Bonfire Night last year was one of my most poignant times as a single mum. We had nowhere to go, with one child so young (18 months then) and, in truth, me not really getting around to being organized, such a struggle it was to get through the day (and those awful nights) alone.
I remember we watched - what I considered to be - a paltry amount of fireworks going off in other people's gardens through the upstairs back window. Yet the children were thrilled. They didn't know what they were missing and in the absence of this knowledge were overjoyed with their lot. A bit like I am with them, never having enjoyed the joy of a true unit, so to speak, with their dad.
I hadn't even considered an official display - but they do tend to be late and can be expensive. This year we are going to one, however. Things are very different. I am making an effort (but didn't over Halloween, help me God). We are going to friends for it and can go inside if needs be.

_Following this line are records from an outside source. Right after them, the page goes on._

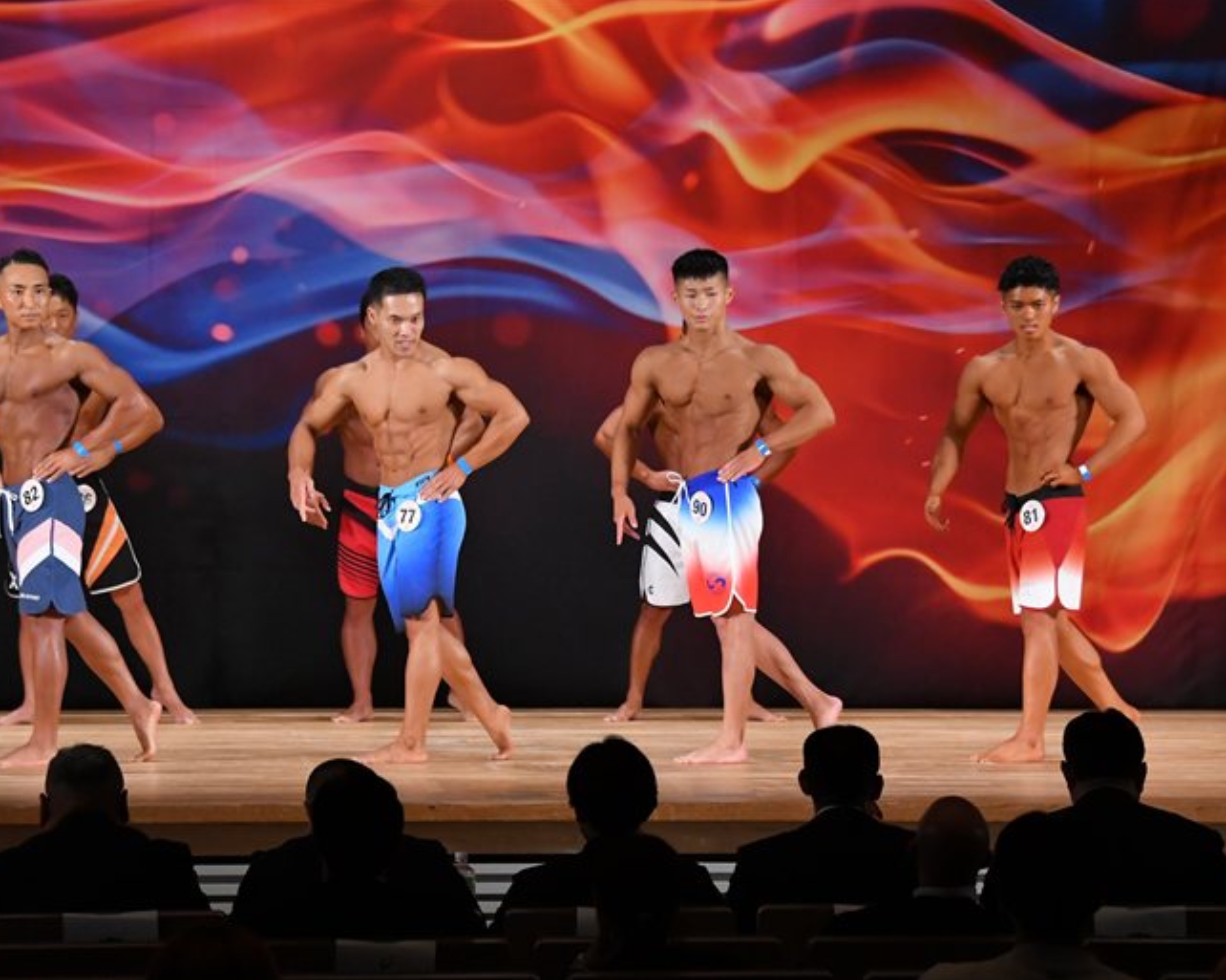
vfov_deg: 9.1
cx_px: 564
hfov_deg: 11.4
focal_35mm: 170
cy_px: 489
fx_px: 6166
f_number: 5.6
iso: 3200
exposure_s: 1/400
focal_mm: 100
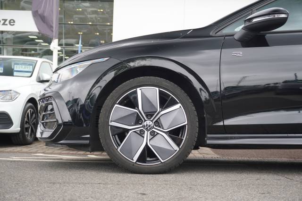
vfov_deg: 28.0
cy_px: 100
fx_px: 402
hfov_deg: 41.1
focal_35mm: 48
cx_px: 151
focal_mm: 32
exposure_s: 1/60
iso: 125
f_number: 5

Watching it all from a distance can be the most lonely thing imagineable. There are no gunpowder smells, no heat from a rarely seen - nowadays - fantastic fire, no sparklers to draw in the night sky, no sausages or baked potatoes to eat, no sounds.
This year, at least, there are fireworks in my love life and I will never be looking back. Yet there are many single parents out there - to whom my heart will be going out - and who deserve better, who cannot be protecting their kids whilst setting off rockets, who probably can't afford such a luxury anyhow and who would love to be invited somewhere so their children can hear and smell and feel and taste - as well as see - Bonfire Night for themselves!